Re: Issues with large chunk size (16Mb)

Ed Spiridonov <edo.rus@xxxxxxxxx> · Wed, 28 Nov 2018 15:21:32 +0300

On Tue, Nov 27, 2018 at 3:51 AM NeilBrown <neilb@xxxxxxxx> wrote:

> >> Now I tried do change chunks size on the first server, but no success:
> >> # mdadm --grow /dev/md3 --chunk=4096  --backup-file=/home/md3-backup
> >> chunk size for /dev/md3 set to 16777216
>
> Hmmm - that's a bug.  In Grow.c (in mdadm)
>
>                                 printf("chunk size for %s set to %d\n",
>                                        devname, array.chunk_size);
>
> should be
>
>                                 printf("chunk size for %s set to %d\n",
>                                        devname, info->new_chunk);

I see. But it shouldn't cause deny of array rebuilding (nothing
happens except this message).

> You shouldn't need --backup-file if kernel and mdadm are reasonably
> recent.
>
> What kernel and what mdadm are you using?  What does "mdadm --examine"
> of the devices show?

I started with 4.18.12 from debian backports, later I switched to
vanilla kernel.
4.20-rc4  is used now.

mdadm debian package version 3.4-4+b1

# mdadm --version
mdadm - v3.4 - 28th January 2016

I uploaded mdadm --examine output to
https://bugzilla.kernel.org/show_bug.cgi?id=201331

Also I uploaded dmesg output with CONFIG_LOCKDEP=y

> >> I have some questions:
> >> 1. Is deadlock under load an expected behavior with 16Mb chunk size?
> >> Or it is a bug and should be fixed?
>
> It's a bug.  Maybe it can be fixed by calling
>   md_wakeup_thread(bitmap->mddev->thread);
> in md_bitmap_startwrite() just before the call to schedule().

Ok, I'll make a try.

> >> 2. Is it possible to reshape existing RAID with smaller chunk size?
> >> (without data loss)
>
> Yes.

I have not managed yet.

> >> 3. Why chunk size over 4Mb causes bad write performance?
>
> The larger the chunk size, the more read-modify-write cycles are
> needed.  With smaller chunk sizes, a write can cover whole stripes, and
> doesn't need to read anything.

I found threshold value 4Mib.

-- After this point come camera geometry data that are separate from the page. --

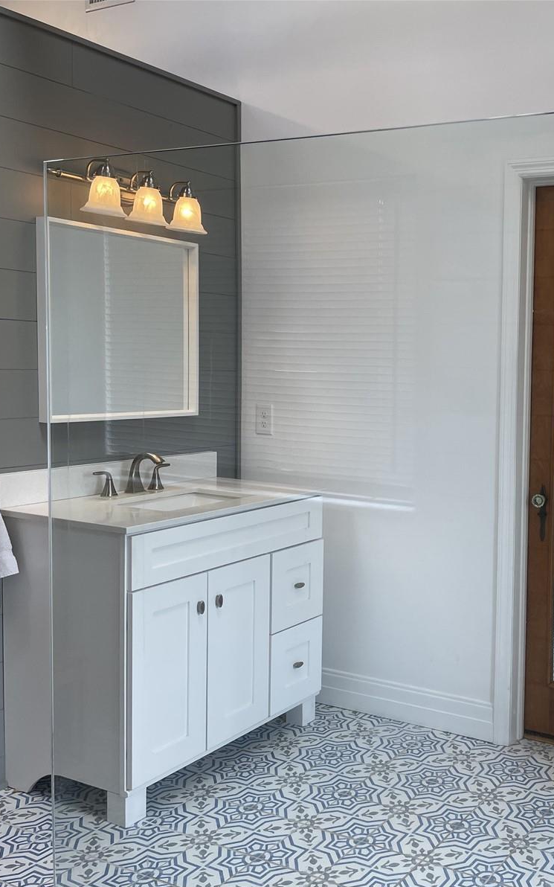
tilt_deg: -4.5
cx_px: 501
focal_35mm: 37
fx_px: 894
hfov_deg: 32.7
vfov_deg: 52.7
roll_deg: -1.5
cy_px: 446
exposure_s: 1/120
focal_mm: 4.2
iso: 40
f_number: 1.6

With chunk size above it random write
test produces lots of reads even if stripe_cache_size is set to
maximum (32768)
I do not understand why. IMHO if write block is less than the chunk it
shouldn't matter how large the chunk size is.

BTW, why is stripe_cache_size limited to 32768? It seems that this
limit could be safely increased for machines with a lot of RAM.